ACTIONS DEMANDÉES =
• A. Comment traduire en anglais cette phrase du texte sur l'abus de confidentialité : « Ainsi, tous les échanges entre avocats sont par nature confidentiels, et ne peuvent être produits en justice. » ?
• B. Recopiez le texte sur l'abus de confidentialité entre « Rédigé par Philippe » et « en pratique. Explications. », ces deux passages compris.
──────── TEXTE ────────
Rédigé par Philippe Touzet et Maya Dami le Mercredi 13 Mai 2020

Un avocat qui soutient ce qu’il sait être contraire à la réalité de faits couverts par le secret professionnel, commet un abus de confidentialité : une notion rare en jurisprudence, peu commentée, et souvent difficile à appréhender en pratique. Explications.



L’abus de confidentialité
L’article 66-5 de la loi du 31 décembre 1971[[1]] dispose que : « En toutes matières, que ce soit dans le domaine du conseil ou dans celui de la défense, les consultations adressées par un avocat à son client ou destinées à celui-ci, les correspondances échangées entre le client et son avocat, entre l'avocat et ses confrères à l'exception pour ces dernières de celles portant la mention " officielle ", les notes d'entretien et, plus généralement, toutes les pièces du dossier sont couvertes par le secret professionnel. »

Ainsi, tous les échanges entre avocats sont par nature confidentiels, et ne peuvent être produits en justice.
──────── EXTRAITS DE DONNÉES ────────
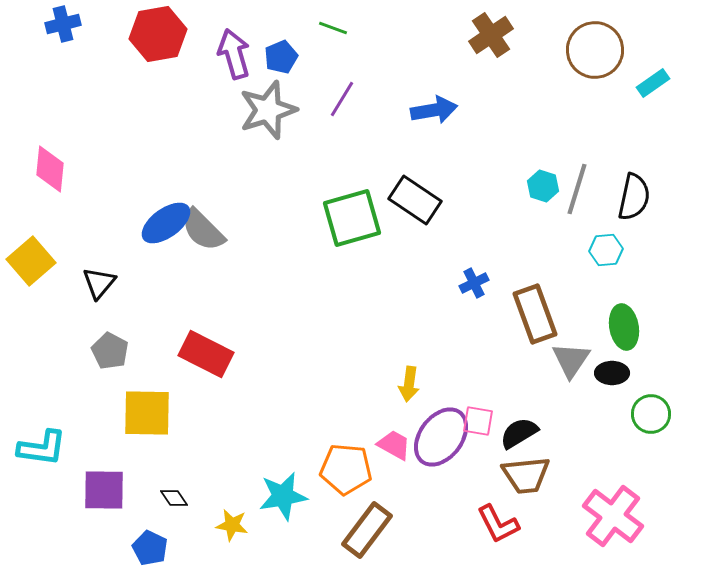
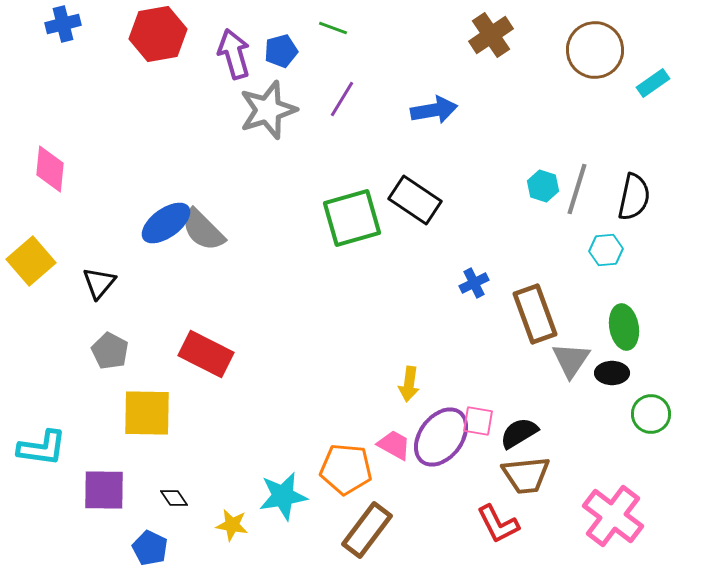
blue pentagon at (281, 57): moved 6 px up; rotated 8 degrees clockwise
────────
──────── EXTRAITS DE DONNÉES ────────
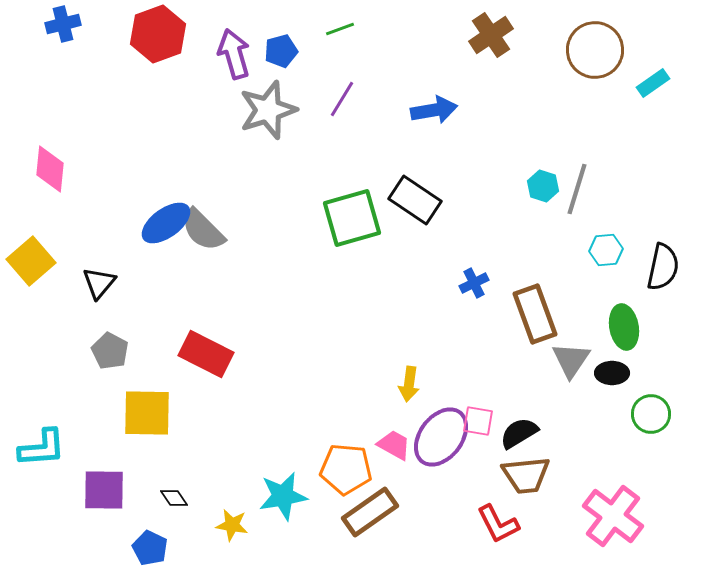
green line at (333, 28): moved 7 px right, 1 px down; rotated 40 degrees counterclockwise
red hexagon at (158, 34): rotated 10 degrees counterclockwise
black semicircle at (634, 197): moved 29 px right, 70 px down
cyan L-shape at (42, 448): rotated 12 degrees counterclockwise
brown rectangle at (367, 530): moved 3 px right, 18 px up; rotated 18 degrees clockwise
────────
RÉPONSES =
• A. Thus, all exchanges between lawyers are confidential by nature and cannot be produced in court.

• B.
Rédigé par Philippe Touzet et Maya Dami le Mercredi 13 Mai 2020

Un avocat qui soutient ce qu’il sait être contraire à la réalité de faits couverts par le secret professionnel, commet un abus de confidentialité : une notion rare en jurisprudence, peu commentée, et souvent difficile à appréhender en pratique. Explications.